The stores were state-owned and first appeared in the 1950s, when they were primarily frequented by the many Soviet experts assisting China's economic development. The stores sold Western, imported items, such as peanut butter and Hershey bars, as well as high-quality Chinese art and crafts. Prices were considerably higher than those in the country of origin but, because the stores operated as a monopoly for imported items, buyers had no other choice. The old Friendship Stores accepted only foreign exchange certificates as currency. Items for sale included uncensored copies of Western literature such as The New York Times, so guards prevented anyone of Chinese appearance from entering. Often crowds of people would look in the door to see what was for sale.

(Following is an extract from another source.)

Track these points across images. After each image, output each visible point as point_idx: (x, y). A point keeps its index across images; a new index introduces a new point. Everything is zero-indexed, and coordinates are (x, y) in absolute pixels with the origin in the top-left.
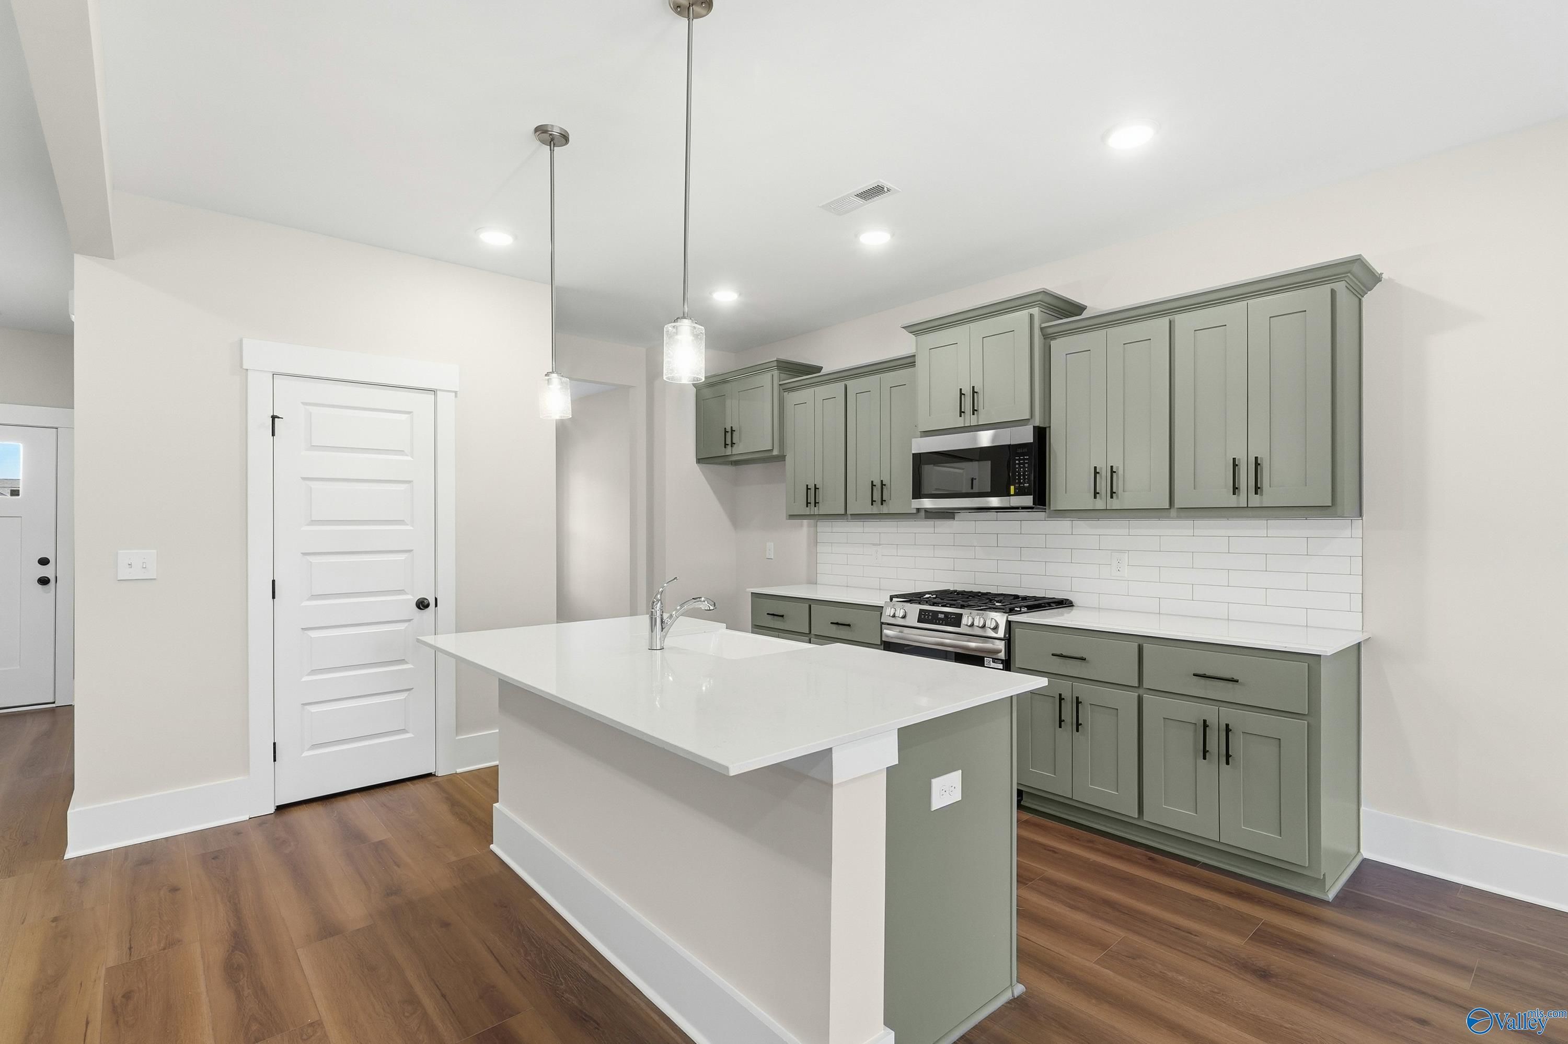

The abolition of foreign exchange certificates in the early 1990s made Friendship Stores largely redundant, with foreign visitors being allowed to hold ordinary renminbi in the PRC. Most stores have now closed, but a few remain, most notably in Beijing, Shanghai, and Guangzhou.
Modern Friendship Stores
The Beijing store has a Starbucks, Baskin-Robbins, Délifrance, Pizza Hut, and a bookshop which stocks a wide range of English-language magazines and newspapers. It has been announced that the site is to be redeveloped, with the Friendship Store being replaced by a more modern shopping center, offices, and a Conrad Hotel.